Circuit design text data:

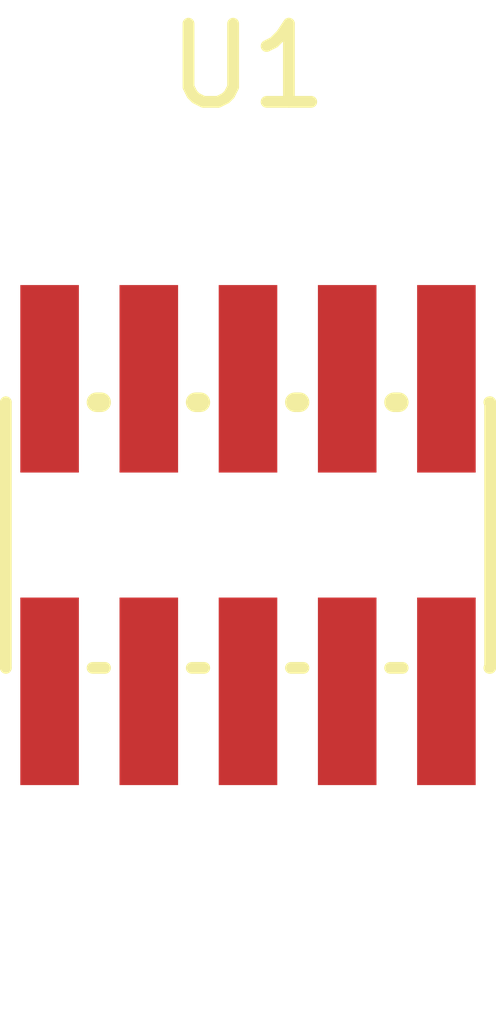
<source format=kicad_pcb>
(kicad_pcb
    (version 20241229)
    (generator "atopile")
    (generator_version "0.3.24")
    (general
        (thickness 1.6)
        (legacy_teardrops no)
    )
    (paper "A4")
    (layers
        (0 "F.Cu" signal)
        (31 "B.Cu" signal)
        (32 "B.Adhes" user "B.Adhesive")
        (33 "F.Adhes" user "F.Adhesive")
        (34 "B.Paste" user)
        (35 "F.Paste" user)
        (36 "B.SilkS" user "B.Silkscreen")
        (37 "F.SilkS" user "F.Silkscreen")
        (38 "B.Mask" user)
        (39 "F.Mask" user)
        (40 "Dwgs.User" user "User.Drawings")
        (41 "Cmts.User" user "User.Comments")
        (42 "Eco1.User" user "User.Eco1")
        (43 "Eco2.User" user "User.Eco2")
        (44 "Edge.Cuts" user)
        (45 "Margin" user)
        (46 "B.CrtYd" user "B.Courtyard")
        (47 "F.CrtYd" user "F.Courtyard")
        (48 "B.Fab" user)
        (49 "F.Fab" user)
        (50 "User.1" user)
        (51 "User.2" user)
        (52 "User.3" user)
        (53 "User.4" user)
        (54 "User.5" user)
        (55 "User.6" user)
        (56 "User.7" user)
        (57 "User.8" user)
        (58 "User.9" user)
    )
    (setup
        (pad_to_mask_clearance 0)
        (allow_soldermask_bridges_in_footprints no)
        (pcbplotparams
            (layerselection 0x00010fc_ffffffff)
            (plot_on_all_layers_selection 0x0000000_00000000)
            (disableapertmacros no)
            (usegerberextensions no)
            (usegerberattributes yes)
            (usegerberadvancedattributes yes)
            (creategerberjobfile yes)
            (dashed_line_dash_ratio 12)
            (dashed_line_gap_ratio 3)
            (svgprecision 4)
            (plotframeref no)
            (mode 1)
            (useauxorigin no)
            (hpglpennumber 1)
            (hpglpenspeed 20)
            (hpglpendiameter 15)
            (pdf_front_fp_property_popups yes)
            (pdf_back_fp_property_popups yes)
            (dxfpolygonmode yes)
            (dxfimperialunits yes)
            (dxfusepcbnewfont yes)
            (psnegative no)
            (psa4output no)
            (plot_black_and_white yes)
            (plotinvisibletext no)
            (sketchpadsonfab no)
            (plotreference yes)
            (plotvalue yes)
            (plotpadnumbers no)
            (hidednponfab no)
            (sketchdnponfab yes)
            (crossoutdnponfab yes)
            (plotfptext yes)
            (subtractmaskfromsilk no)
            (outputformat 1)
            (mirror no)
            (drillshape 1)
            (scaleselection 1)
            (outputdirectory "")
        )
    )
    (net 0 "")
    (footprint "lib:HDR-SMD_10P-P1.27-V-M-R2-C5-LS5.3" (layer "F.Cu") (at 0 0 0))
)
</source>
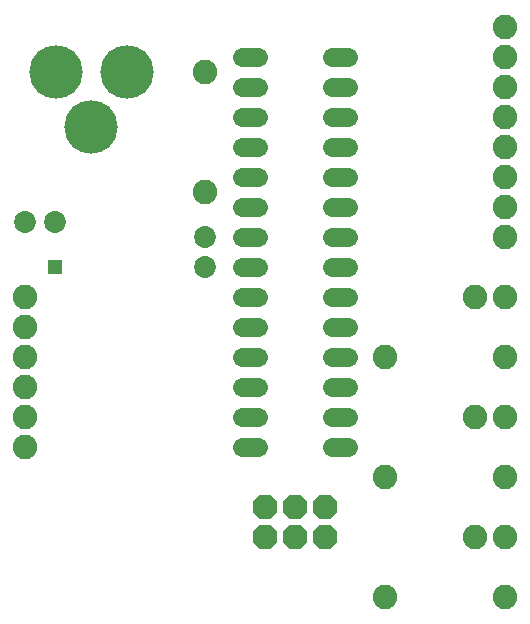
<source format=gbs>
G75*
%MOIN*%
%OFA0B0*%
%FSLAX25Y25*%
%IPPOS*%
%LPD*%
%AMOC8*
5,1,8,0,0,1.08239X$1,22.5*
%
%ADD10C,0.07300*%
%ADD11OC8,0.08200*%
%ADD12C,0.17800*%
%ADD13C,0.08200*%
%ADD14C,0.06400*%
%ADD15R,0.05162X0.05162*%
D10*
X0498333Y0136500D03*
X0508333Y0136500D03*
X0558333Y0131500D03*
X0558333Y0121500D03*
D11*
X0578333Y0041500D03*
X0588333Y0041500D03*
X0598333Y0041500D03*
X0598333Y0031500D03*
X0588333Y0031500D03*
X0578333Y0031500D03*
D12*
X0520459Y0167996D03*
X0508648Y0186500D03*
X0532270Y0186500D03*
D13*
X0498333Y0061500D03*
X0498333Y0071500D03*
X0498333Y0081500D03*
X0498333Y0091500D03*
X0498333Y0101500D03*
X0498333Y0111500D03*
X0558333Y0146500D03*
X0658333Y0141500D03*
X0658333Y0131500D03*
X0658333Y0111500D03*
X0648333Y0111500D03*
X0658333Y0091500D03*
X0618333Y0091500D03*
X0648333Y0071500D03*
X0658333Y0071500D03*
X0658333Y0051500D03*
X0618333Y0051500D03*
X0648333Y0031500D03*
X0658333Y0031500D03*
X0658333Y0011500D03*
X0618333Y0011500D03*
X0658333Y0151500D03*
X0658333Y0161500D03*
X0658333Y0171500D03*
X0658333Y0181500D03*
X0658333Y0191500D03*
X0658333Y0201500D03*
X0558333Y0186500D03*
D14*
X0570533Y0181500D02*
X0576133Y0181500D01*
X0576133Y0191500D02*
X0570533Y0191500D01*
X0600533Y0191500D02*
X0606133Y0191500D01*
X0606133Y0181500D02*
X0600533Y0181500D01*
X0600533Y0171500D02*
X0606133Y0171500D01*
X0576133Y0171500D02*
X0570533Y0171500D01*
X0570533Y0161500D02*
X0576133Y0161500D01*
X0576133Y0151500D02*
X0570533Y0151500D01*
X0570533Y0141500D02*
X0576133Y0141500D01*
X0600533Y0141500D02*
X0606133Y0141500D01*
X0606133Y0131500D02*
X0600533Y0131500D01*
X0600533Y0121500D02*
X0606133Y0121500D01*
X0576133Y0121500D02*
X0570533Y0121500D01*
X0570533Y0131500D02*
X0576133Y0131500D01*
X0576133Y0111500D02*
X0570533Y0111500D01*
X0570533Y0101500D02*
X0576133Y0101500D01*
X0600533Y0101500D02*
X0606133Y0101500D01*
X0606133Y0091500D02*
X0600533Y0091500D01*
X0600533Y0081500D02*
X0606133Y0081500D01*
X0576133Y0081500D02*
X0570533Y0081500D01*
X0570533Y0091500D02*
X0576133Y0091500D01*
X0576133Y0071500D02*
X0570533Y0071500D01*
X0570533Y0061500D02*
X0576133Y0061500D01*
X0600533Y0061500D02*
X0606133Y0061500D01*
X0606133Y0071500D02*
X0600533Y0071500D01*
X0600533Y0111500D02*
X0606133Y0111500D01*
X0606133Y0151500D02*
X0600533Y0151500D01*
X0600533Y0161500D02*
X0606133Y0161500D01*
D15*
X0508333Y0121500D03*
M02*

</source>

### [What the task requires]
Please repeat the data verbatim and leave the pictures out of your copy.

### [Written response]
<source format=kicad_pcb>
(kicad_pcb
    (version 20241229)
    (generator "atopile")
    (generator_version "0.3.24")
    (general
        (thickness 1.6)
        (legacy_teardrops no)
    )
    (paper "A4")
    (layers
        (0 "F.Cu" signal)
        (31 "B.Cu" signal)
        (32 "B.Adhes" user "B.Adhesive")
        (33 "F.Adhes" user "F.Adhesive")
        (34 "B.Paste" user)
        (35 "F.Paste" user)
        (36 "B.SilkS" user "B.Silkscreen")
        (37 "F.SilkS" user "F.Silkscreen")
        (38 "B.Mask" user)
        (39 "F.Mask" user)
        (40 "Dwgs.User" user "User.Drawings")
        (41 "Cmts.User" user "User.Comments")
        (42 "Eco1.User" user "User.Eco1")
        (43 "Eco2.User" user "User.Eco2")
        (44 "Edge.Cuts" user)
        (45 "Margin" user)
        (46 "B.CrtYd" user "B.Courtyard")
        (47 "F.CrtYd" user "F.Courtyard")
        (48 "B.Fab" user)
        (49 "F.Fab" user)
        (50 "User.1" user)
        (51 "User.2" user)
        (52 "User.3" user)
        (53 "User.4" user)
        (54 "User.5" user)
        (55 "User.6" user)
        (56 "User.7" user)
        (57 "User.8" user)
        (58 "User.9" user)
    )
    (setup
        (pad_to_mask_clearance 0)
        (allow_soldermask_bridges_in_footprints no)
        (pcbplotparams
            (layerselection 0x00010fc_ffffffff)
            (plot_on_all_layers_selection 0x0000000_00000000)
            (disableapertmacros no)
            (usegerberextensions no)
            (usegerberattributes yes)
            (usegerberadvancedattributes yes)
            (creategerberjobfile yes)
            (dashed_line_dash_ratio 12)
            (dashed_line_gap_ratio 3)
            (svgprecision 4)
            (plotframeref no)
            (mode 1)
            (useauxorigin no)
            (hpglpennumber 1)
            (hpglpenspeed 20)
            (hpglpendiameter 15)
            (pdf_front_fp_property_popups yes)
            (pdf_back_fp_property_popups yes)
            (dxfpolygonmode yes)
            (dxfimperialunits yes)
            (dxfusepcbnewfont yes)
            (psnegative no)
            (psa4output no)
            (plot_black_and_white yes)
            (plotinvisibletext no)
            (sketchpadsonfab no)
            (plotreference yes)
            (plotvalue yes)
            (plotpadnumbers no)
            (hidednponfab no)
            (sketchdnponfab yes)
            (crossoutdnponfab yes)
            (plotfptext yes)
            (subtractmaskfromsilk no)
            (outputformat 1)
            (mirror no)
            (drillshape 1)
            (scaleselection 1)
            (outputdirectory "")
        )
    )
    (net 0 "")
    (footprint "lib:HDR-SMD_10P-P1.27-V-M-R2-C5-LS5.3" (layer "F.Cu") (at 0 0 0))
)
</source>
<source format=gbs>
G75*
%MOIN*%
%OFA0B0*%
%FSLAX25Y25*%
%IPPOS*%
%LPD*%
%AMOC8*
5,1,8,0,0,1.08239X$1,22.5*
%
%ADD10C,0.07300*%
%ADD11OC8,0.08200*%
%ADD12C,0.17800*%
%ADD13C,0.08200*%
%ADD14C,0.06400*%
%ADD15R,0.05162X0.05162*%
D10*
X0498333Y0136500D03*
X0508333Y0136500D03*
X0558333Y0131500D03*
X0558333Y0121500D03*
D11*
X0578333Y0041500D03*
X0588333Y0041500D03*
X0598333Y0041500D03*
X0598333Y0031500D03*
X0588333Y0031500D03*
X0578333Y0031500D03*
D12*
X0520459Y0167996D03*
X0508648Y0186500D03*
X0532270Y0186500D03*
D13*
X0498333Y0061500D03*
X0498333Y0071500D03*
X0498333Y0081500D03*
X0498333Y0091500D03*
X0498333Y0101500D03*
X0498333Y0111500D03*
X0558333Y0146500D03*
X0658333Y0141500D03*
X0658333Y0131500D03*
X0658333Y0111500D03*
X0648333Y0111500D03*
X0658333Y0091500D03*
X0618333Y0091500D03*
X0648333Y0071500D03*
X0658333Y0071500D03*
X0658333Y0051500D03*
X0618333Y0051500D03*
X0648333Y0031500D03*
X0658333Y0031500D03*
X0658333Y0011500D03*
X0618333Y0011500D03*
X0658333Y0151500D03*
X0658333Y0161500D03*
X0658333Y0171500D03*
X0658333Y0181500D03*
X0658333Y0191500D03*
X0658333Y0201500D03*
X0558333Y0186500D03*
D14*
X0570533Y0181500D02*
X0576133Y0181500D01*
X0576133Y0191500D02*
X0570533Y0191500D01*
X0600533Y0191500D02*
X0606133Y0191500D01*
X0606133Y0181500D02*
X0600533Y0181500D01*
X0600533Y0171500D02*
X0606133Y0171500D01*
X0576133Y0171500D02*
X0570533Y0171500D01*
X0570533Y0161500D02*
X0576133Y0161500D01*
X0576133Y0151500D02*
X0570533Y0151500D01*
X0570533Y0141500D02*
X0576133Y0141500D01*
X0600533Y0141500D02*
X0606133Y0141500D01*
X0606133Y0131500D02*
X0600533Y0131500D01*
X0600533Y0121500D02*
X0606133Y0121500D01*
X0576133Y0121500D02*
X0570533Y0121500D01*
X0570533Y0131500D02*
X0576133Y0131500D01*
X0576133Y0111500D02*
X0570533Y0111500D01*
X0570533Y0101500D02*
X0576133Y0101500D01*
X0600533Y0101500D02*
X0606133Y0101500D01*
X0606133Y0091500D02*
X0600533Y0091500D01*
X0600533Y0081500D02*
X0606133Y0081500D01*
X0576133Y0081500D02*
X0570533Y0081500D01*
X0570533Y0091500D02*
X0576133Y0091500D01*
X0576133Y0071500D02*
X0570533Y0071500D01*
X0570533Y0061500D02*
X0576133Y0061500D01*
X0600533Y0061500D02*
X0606133Y0061500D01*
X0606133Y0071500D02*
X0600533Y0071500D01*
X0600533Y0111500D02*
X0606133Y0111500D01*
X0606133Y0151500D02*
X0600533Y0151500D01*
X0600533Y0161500D02*
X0606133Y0161500D01*
D15*
X0508333Y0121500D03*
M02*

</source>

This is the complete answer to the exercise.